DATA SECTION
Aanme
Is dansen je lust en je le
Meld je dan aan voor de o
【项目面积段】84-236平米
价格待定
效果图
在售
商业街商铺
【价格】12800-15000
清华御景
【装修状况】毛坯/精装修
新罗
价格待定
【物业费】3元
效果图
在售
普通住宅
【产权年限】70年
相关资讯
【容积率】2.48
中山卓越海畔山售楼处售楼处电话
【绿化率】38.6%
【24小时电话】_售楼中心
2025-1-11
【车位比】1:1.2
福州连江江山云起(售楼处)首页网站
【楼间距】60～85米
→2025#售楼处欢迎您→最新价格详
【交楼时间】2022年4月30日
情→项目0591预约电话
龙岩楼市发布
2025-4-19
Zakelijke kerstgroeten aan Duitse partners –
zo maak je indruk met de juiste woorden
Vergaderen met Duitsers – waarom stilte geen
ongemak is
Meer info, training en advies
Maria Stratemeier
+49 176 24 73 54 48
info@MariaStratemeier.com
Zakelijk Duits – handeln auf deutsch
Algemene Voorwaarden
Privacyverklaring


---

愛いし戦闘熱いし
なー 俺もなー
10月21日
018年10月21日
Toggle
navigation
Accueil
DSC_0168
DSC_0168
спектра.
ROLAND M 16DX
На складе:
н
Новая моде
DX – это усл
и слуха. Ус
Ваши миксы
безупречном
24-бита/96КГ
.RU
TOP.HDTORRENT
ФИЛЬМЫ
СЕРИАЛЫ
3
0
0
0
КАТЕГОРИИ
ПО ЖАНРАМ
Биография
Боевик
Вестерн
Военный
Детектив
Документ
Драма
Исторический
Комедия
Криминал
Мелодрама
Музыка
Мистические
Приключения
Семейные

ABOUT THIS EXERCISE
Look for the word "info" in every line of the listing and copy the lines that have it.

RESULT OF THE EXERCISE
Meer info, training en advies
info@MariaStratemeier.com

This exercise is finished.